Global agriculture is hardly an exercise in unfettered capitalism. Vietnam's coffee planting was funded by government loans. In the U.S., grain farmers fatten themselves on $180 billion in subsidies. And sugar in America costs nearly twice the world price because of protective quotas that mainly benefit corporate farmers.
Increasingly, politically correct labels are becoming a brand attribute no different from price, performance or advertising. Organic certification is growing exponentially as consumers seek to avoid pesticides; 85% of Fair Trade coffee in the U.S. is also organic. Most tuna fish is labeled dolphin safe caught without netting the popular sea mammals. The Rugmark label promises carpets woven without child labor.

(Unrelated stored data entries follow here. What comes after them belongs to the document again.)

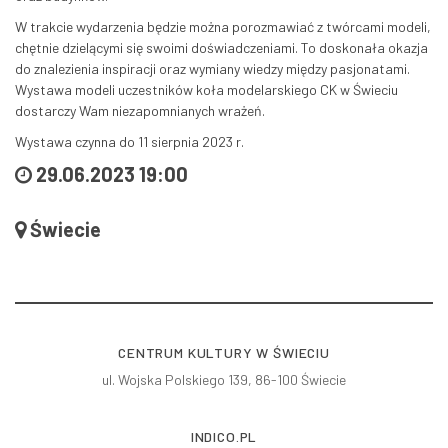
W trakcie wydarzenia będzie można porozmawiać z twórcami modeli,
chętnie dzielącymi się swoimi doświadczeniami. To doskonała okazja
do znalezienia inspiracji oraz wymiany wiedzy między pasjonatami.
Wystawa modeli uczestników koła modelarskiego CK w Świeciu
dostarczy Wam niezapomnianych wrażeń.
Wystawa czynna do 11 sierpnia 2023 r.
29.06.2023 19:00
Świecie
CENTRUM KULTURY W ŚWIECIU
ul. Wojska Polskiego 139, 86-100 Świecie
INDICO.PL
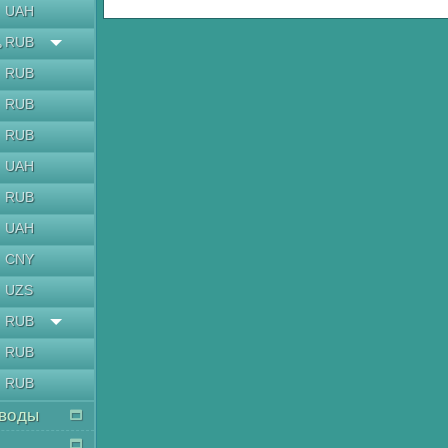
UAH
RUB
ь
RUB
RUB
RUB
UAH
RUB
UAH
CNY
UZS
RUB
RUB
RUB
воды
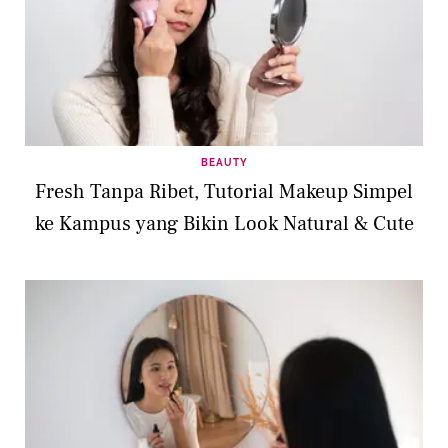
BEAUTY
Fresh Tanpa Ribet, Tutorial Makeup Simpel
ke Kampus yang Bikin Look Natural & Cute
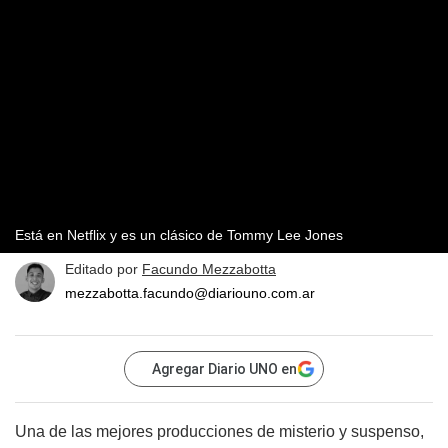
Está en Netflix y es un clásico de Tommy Lee Jones
Editado por
Facundo Mezzabotta
mezzabotta.facundo@diariouno.com.ar
Agregar Diario UNO en
Una de las mejores producciones de misterio y suspenso,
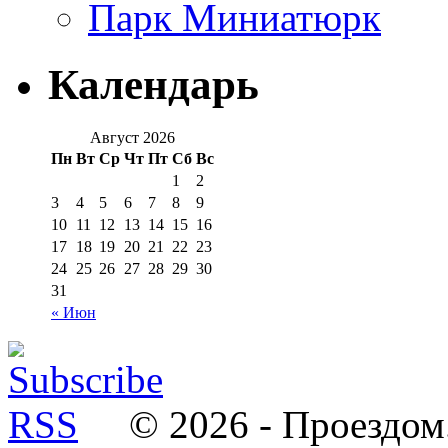
Парк Миниатюрк
Календарь
Август 2026
Пн
Вт
Ср
Чт
Пт
Сб
Вс
1
2
3
4
5
6
7
8
9
10
11
12
13
14
15
16
17
18
19
20
21
22
23
24
25
26
27
28
29
30
31
« Июн
© 2026 - Проездом.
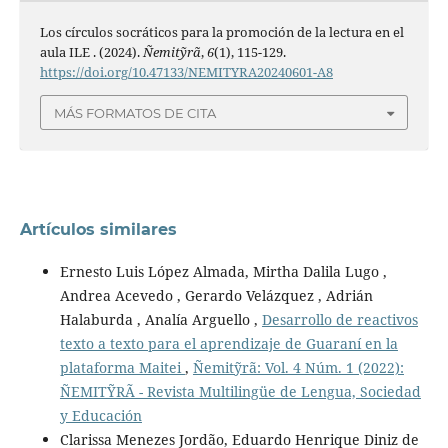
Los círculos socráticos para la promoción de la lectura en el
aula ILE . (2024).
Ñemitỹrã
,
6
(1), 115-129.
https://doi.org/10.47133/NEMITYRA20240601-A8
MÁS FORMATOS DE CITA
Artículos similares
Ernesto Luis López Almada, Mirtha Dalila Lugo ,
Andrea Acevedo , Gerardo Velázquez , Adrián
Halaburda , Analía Arguello ,
Desarrollo de reactivos
texto a texto para el aprendizaje de Guaraní en la
plataforma Maitei
,
Ñemitỹrã: Vol. 4 Núm. 1 (2022):
ÑEMITỸRÃ - Revista Multilingüe de Lengua, Sociedad
y Educación
Clarissa Menezes Jordão, Eduardo Henrique Diniz de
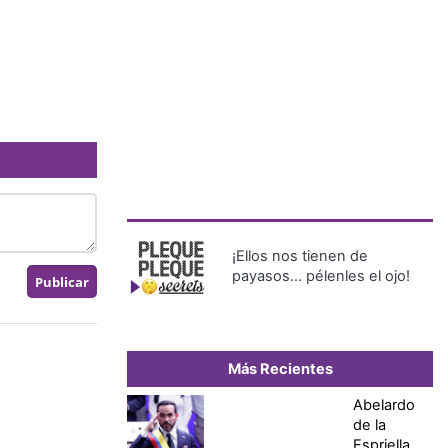
¡Ellos nos tienen de
payasos… pélenles el ojo!
Más Recientes
Abelardo
de la
Espriella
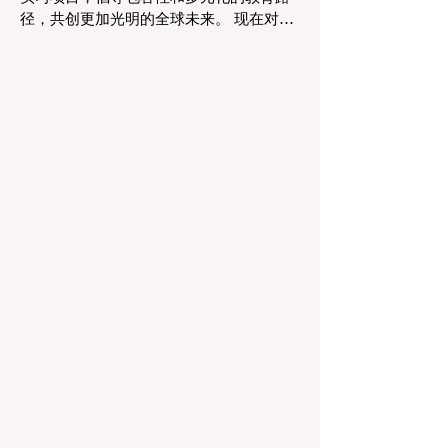
的成果之一是 #个性化学习 的显著增强。
径，共创更加光明的全球未来。 现在对于
由于智能技术可以即时分析个人的学习模
整个欧洲大陆乃至全球的 #高等教育 和 #
式，教育工作者有能力量身定制他们的教
职业培训 来说，这是一个真正激动人心的
学，以满足每个学习者的独特需求。这种
时刻。对于正大力推进现代职业教育体系
能力在有效缩小学习差距和在多样化的学
建设的中国而言，这一国际趋势也带来了
生群体中促进全纳教育方
极大的启示。最近，一项具有历史意义的
政策变化得以实施，这将永远改变学生支
持体系和卓越教育的格局。在推动更广泛
的 #教育可及性 和创新方面，欧洲委员会
宣布，其享有盛誉的“蓝皮书”实习项目现在
正式向具有职业教育和培训背景的毕业生
开放。这标志着在该旗舰项目的历史上，
多元化的学习路径首次获得了与传统学术
学位同等的认可，代表了 #国际进步 的一
次巨大胜利。 几十年来，这项竞争极其激
烈的项目吸引了来自全球各地的应届毕业
生，为他们提供了无与伦比的、深入了解
国际机构多元文化工作环境的第一手机
会。在此之前，这条路径主要保留给那些
持有标准本科学位的人。通过更新规则并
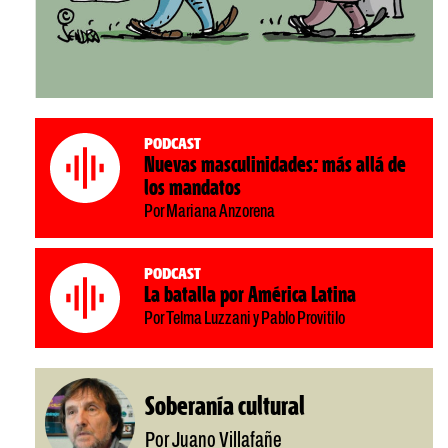
Podcast
Nuevas masculinidades: más allá de
los mandatos
Por Mariana Anzorena
Podcast
La batalla por América Latina
Por Telma Luzzani y Pablo Provitilo
Soberanía cultural
Por Juano Villafañe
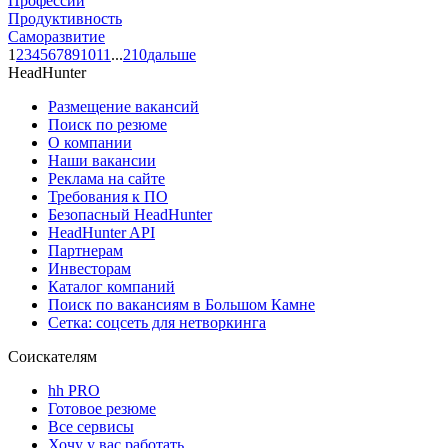
Профессии
Продуктивность
Саморазвитие
1
2
3
4
5
6
7
8
9
10
11
...
210
дальше
HeadHunter
Размещение вакансий
Поиск по резюме
О компании
Наши вакансии
Реклама на сайте
Требования к ПО
Безопасный HeadHunter
HeadHunter API
Партнерам
Инвесторам
Каталог компаний
Поиск по вакансиям в Большом Камне
Сетка: соцсеть для нетворкинга
Соискателям
hh PRO
Готовое резюме
Все сервисы
Хочу у вас работать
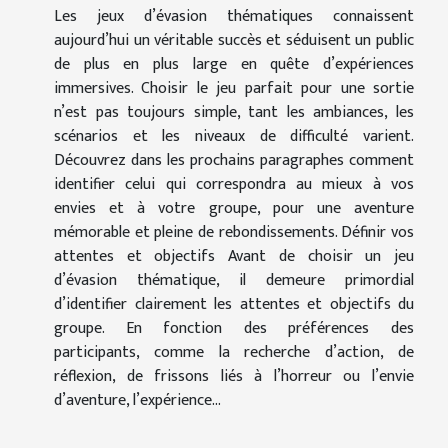
Les jeux d’évasion thématiques connaissent
aujourd’hui un véritable succès et séduisent un public
de plus en plus large en quête d’expériences
immersives. Choisir le jeu parfait pour une sortie
n’est pas toujours simple, tant les ambiances, les
scénarios et les niveaux de difficulté varient.
Découvrez dans les prochains paragraphes comment
identifier celui qui correspondra au mieux à vos
envies et à votre groupe, pour une aventure
mémorable et pleine de rebondissements. Définir vos
attentes et objectifs Avant de choisir un jeu
d’évasion thématique, il demeure primordial
d’identifier clairement les attentes et objectifs du
groupe. En fonction des préférences des
participants, comme la recherche d’action, de
réflexion, de frissons liés à l’horreur ou l’envie
d’aventure, l’expérience...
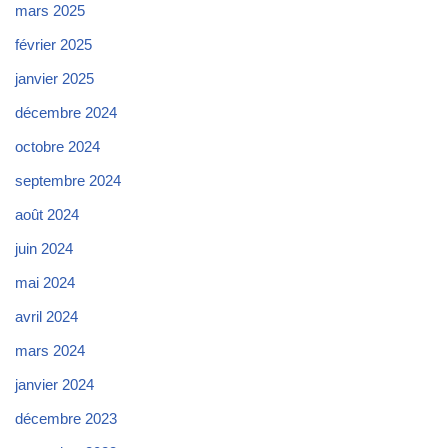
mars 2025
février 2025
janvier 2025
décembre 2024
octobre 2024
septembre 2024
août 2024
juin 2024
mai 2024
avril 2024
mars 2024
janvier 2024
décembre 2023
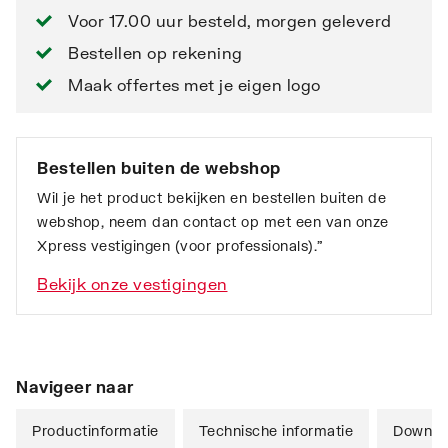
Voor 17.00 uur besteld, morgen geleverd
Bestellen op rekening
Maak offertes met je eigen logo
Bestellen buiten de webshop
Wil je het product bekijken en bestellen buiten de
webshop, neem dan contact op met een van onze
Xpress vestigingen (voor professionals).”
Bekijk onze vestigingen
Navigeer naar
Productinformatie
Technische informatie
Downlo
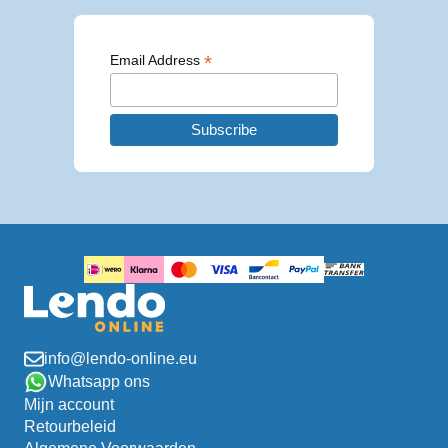
*
Email Address
info@lendo-online.eu
Whatsapp ons
Mijn account
Retourbeleid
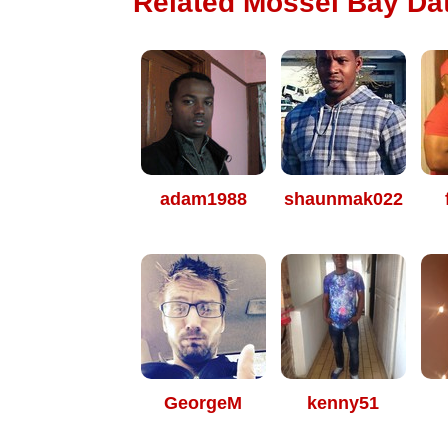
Related Mossel Bay Dat
adam1988
shaunmak022
GeorgeM
kenny51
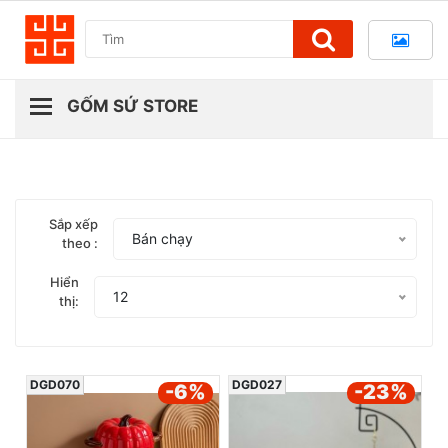
Sắp xếp
Bán chạy
theo :
Hiển
12
thị:
DGD070
DGD027
-6
%
-23
%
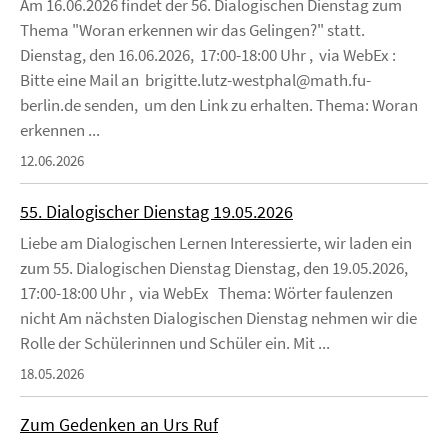
Am 16.06.2026 findet der 56. Dialogischen Dienstag zum
Thema "Woran erkennen wir das Gelingen?" statt.
Dienstag, den 16.06.2026, 17:00-18:00 Uhr , via WebEx :
Bitte eine Mail an brigitte.lutz-westphal@math.fu-
berlin.de senden, um den Link zu erhalten. Thema: Woran
erkennen ...
12.06.2026
55. Dialogischer Dienstag 19.05.2026
Liebe am Dialogischen Lernen Interessierte, wir laden ein
zum 55. Dialogischen Dienstag Dienstag, den 19.05.2026,
17:00-18:00 Uhr , via WebEx Thema: Wörter faulenzen
nicht Am nächsten Dialogischen Dienstag nehmen wir die
Rolle der Schülerinnen und Schüler ein. Mit ...
18.05.2026
Zum Gedenken an Urs Ruf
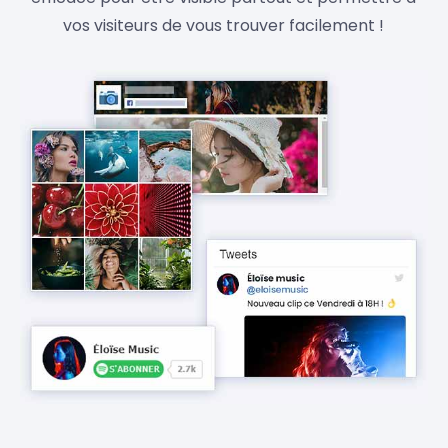
vos visiteurs de vous trouver facilement !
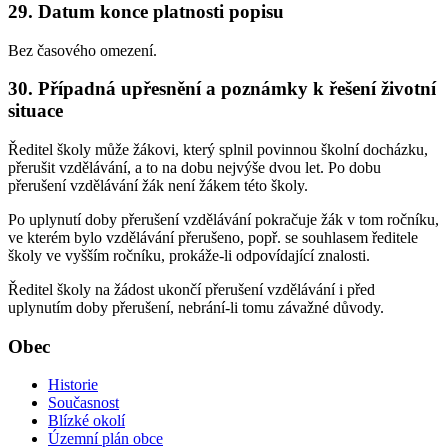
29. Datum konce platnosti popisu
Bez časového omezení.
30. Případná upřesnění a poznámky k řešení životní
situace
Ředitel školy může žákovi, který splnil povinnou školní docházku,
přerušit vzdělávání, a to na dobu nejvýše dvou let. Po dobu
přerušení vzdělávání žák není žákem této školy.
Po uplynutí doby přerušení vzdělávání pokračuje žák v tom ročníku,
ve kterém bylo vzdělávání přerušeno, popř. se souhlasem ředitele
školy ve vyšším ročníku, prokáže-li odpovídající znalosti.
Ředitel školy na žádost ukončí přerušení vzdělávání i před
uplynutím doby přerušení, nebrání-li tomu závažné důvody.
Obec
Historie
Současnost
Blízké okolí
Územní plán obce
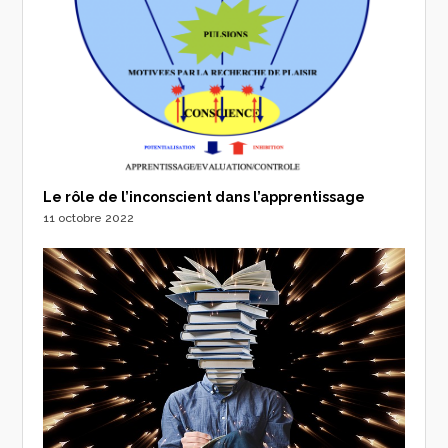
Le rôle de l’inconscient dans l’apprentissage
11 octobre 2022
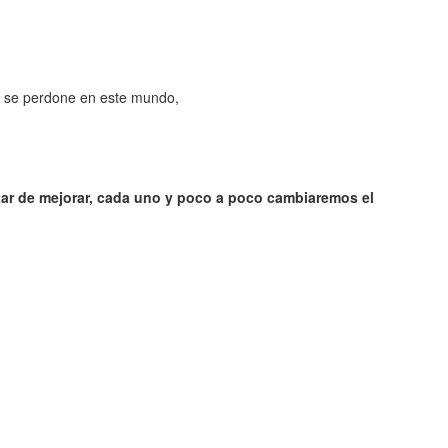
e se perdone en este mundo,
tar de mejorar, cada uno y poco a poco cambiaremos el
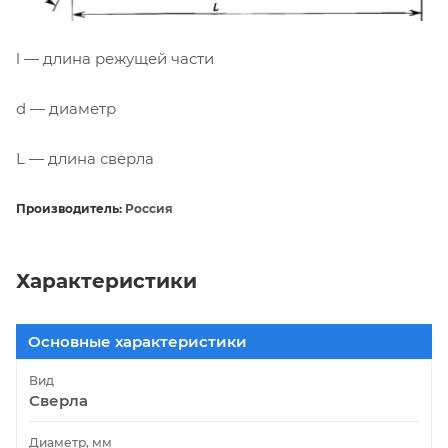
l — длина режущей части
d — диаметр
L — длина сверла
Производитель:
Россия
Характеристики
Основные характеристики
Вид
Сверла
Диаметр, мм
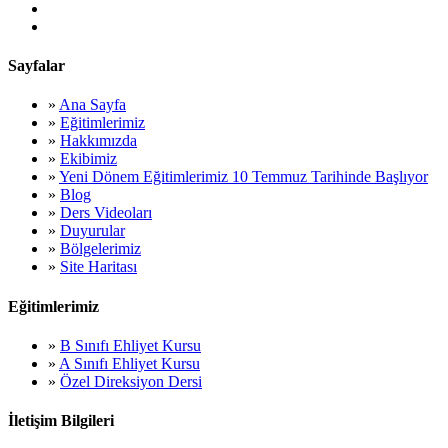
Sayfalar
»
Ana Sayfa
»
Eğitimlerimiz
»
Hakkımızda
»
Ekibimiz
»
Yeni Dönem Eğitimlerimiz 10 Temmuz Tarihinde Başlıyor
»
Blog
»
Ders Videoları
»
Duyurular
»
Bölgelerimiz
»
Site Haritası
Eğitimlerimiz
»
B Sınıfı Ehliyet Kursu
»
A Sınıfı Ehliyet Kursu
»
Özel Direksiyon Dersi
İletişim Bilgileri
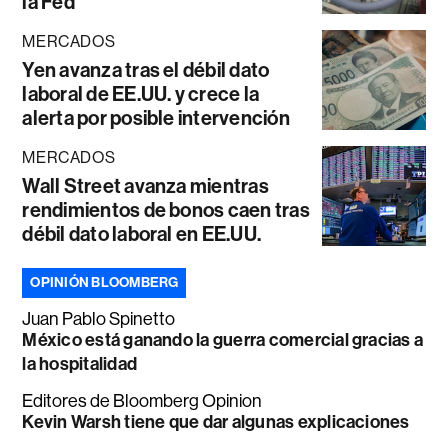
la Fed
MERCADOS
Yen avanza tras el débil dato
laboral de EE.UU. y crece la
alerta por posible intervención
MERCADOS
Wall Street avanza mientras
rendimientos de bonos caen tras
débil dato laboral en EE.UU.
OPINIÓN BLOOMBERG
Juan Pablo Spinetto
México está ganando la guerra comercial gracias a
la hospitalidad
Editores de Bloomberg Opinion
Kevin Warsh tiene que dar algunas explicaciones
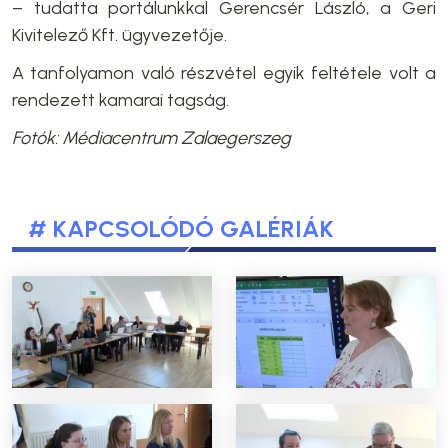
– tudatta portálunkkal Gerencsér László, a Geri
Kivitelező Kft. ügyvezetője.
A tanfolyamon való részvétel egyik feltétele volt a
rendezett kamarai tagság.
Fotók: Médiacentrum Zalaegerszeg
# KAPCSOLÓDÓ GALÉRIÁK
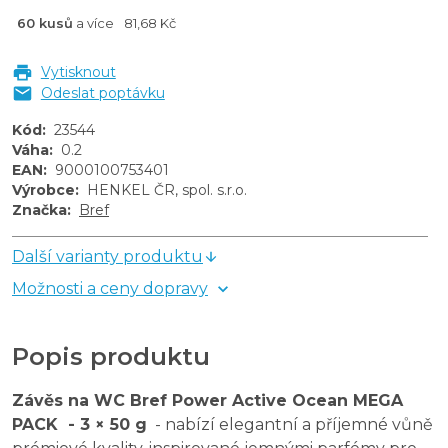
60 kusů
a více
81,68 Kč
Vytisknout
Odeslat poptávku
Kód
:
23544
Váha
:
0.2
EAN
:
9000100753401
Výrobce
:
HENKEL ČR, spol. s.r.o.
Značka
:
Bref
Další varianty produktu
Možnosti a ceny dopravy
Popis produktu
Závěs na WC Bref Power Active Ocean MEGA
PACK - 3 × 50 g
- nabízí elegantní a příjemné vůně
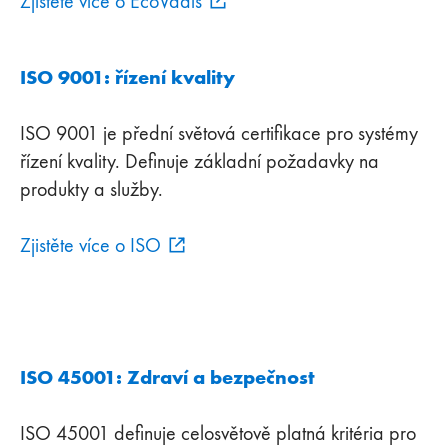
Zjistěte více o EcoVadis
ISO 9001: řízení kvality
ISO 9001 je přední světová certifikace pro systémy
řízení kvality. Definuje základní požadavky na
produkty a služby.
Zjistěte více o ISO
ISO 45001: Zdraví a bezpečnost
ISO 45001 definuje celosvětově platná kritéria pro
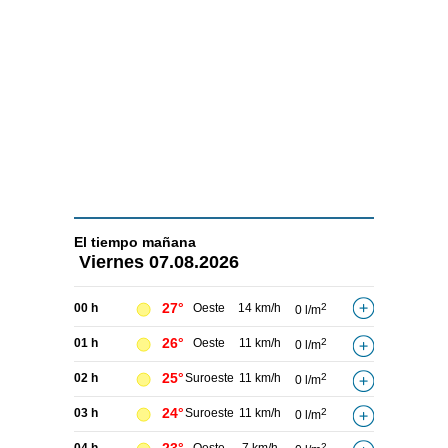
El tiempo
mañana
Viernes
07.08.2026
27°
00 h
Oeste
14 km/h
2
0 l/m
26°
01 h
Oeste
11 km/h
2
0 l/m
25°
02 h
Suroeste
11 km/h
2
0 l/m
24°
03 h
Suroeste
11 km/h
2
0 l/m
2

Activists persuaded Home Depot to sell wood that is certified as sustainably harvested, avoiding the razing of endangered forests. And environmental groups label some coffee shade grown, bird friendly or Rain Forest Alliance certified if it protects wildlife.
Meanwhile, the Fair Trade seal has expanded to tea, chocolate and bananas. Mangoes, pineapples and grapes are short-listed. It won't necessarily improve the flavor of those products, but for many consumers, it will leave a better taste in their mouth when they make a purchase. And if the grocer stands to make more profit, capitalism will be served too.